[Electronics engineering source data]
╔══
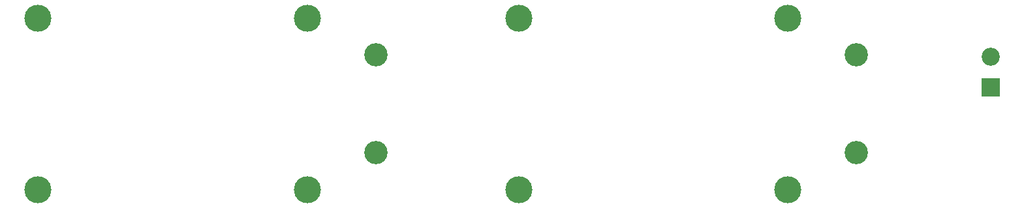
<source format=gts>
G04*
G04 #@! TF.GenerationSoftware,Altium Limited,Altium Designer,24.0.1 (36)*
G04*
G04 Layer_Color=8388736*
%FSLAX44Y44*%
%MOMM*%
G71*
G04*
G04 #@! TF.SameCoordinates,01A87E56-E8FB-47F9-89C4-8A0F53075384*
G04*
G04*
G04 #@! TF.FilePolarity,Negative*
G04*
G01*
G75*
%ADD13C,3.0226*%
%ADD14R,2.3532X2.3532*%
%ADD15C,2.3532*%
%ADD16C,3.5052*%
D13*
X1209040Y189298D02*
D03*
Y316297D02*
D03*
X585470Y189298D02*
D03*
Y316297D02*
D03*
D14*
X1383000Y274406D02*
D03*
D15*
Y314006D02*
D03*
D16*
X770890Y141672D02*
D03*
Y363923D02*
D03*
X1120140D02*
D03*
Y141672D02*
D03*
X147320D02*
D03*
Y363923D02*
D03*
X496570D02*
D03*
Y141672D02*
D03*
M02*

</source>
╚══
Give the data again exactly. Keep the images out.

> **Exercise result**:
<source format=gts>
G04*
G04 #@! TF.GenerationSoftware,Altium Limited,Altium Designer,24.0.1 (36)*
G04*
G04 Layer_Color=8388736*
%FSLAX44Y44*%
%MOMM*%
G71*
G04*
G04 #@! TF.SameCoordinates,01A87E56-E8FB-47F9-89C4-8A0F53075384*
G04*
G04*
G04 #@! TF.FilePolarity,Negative*
G04*
G01*
G75*
%ADD13C,3.0226*%
%ADD14R,2.3532X2.3532*%
%ADD15C,2.3532*%
%ADD16C,3.5052*%
D13*
X1209040Y189298D02*
D03*
Y316297D02*
D03*
X585470Y189298D02*
D03*
Y316297D02*
D03*
D14*
X1383000Y274406D02*
D03*
D15*
Y314006D02*
D03*
D16*
X770890Y141672D02*
D03*
Y363923D02*
D03*
X1120140D02*
D03*
Y141672D02*
D03*
X147320D02*
D03*
Y363923D02*
D03*
X496570D02*
D03*
Y141672D02*
D03*
M02*

</source>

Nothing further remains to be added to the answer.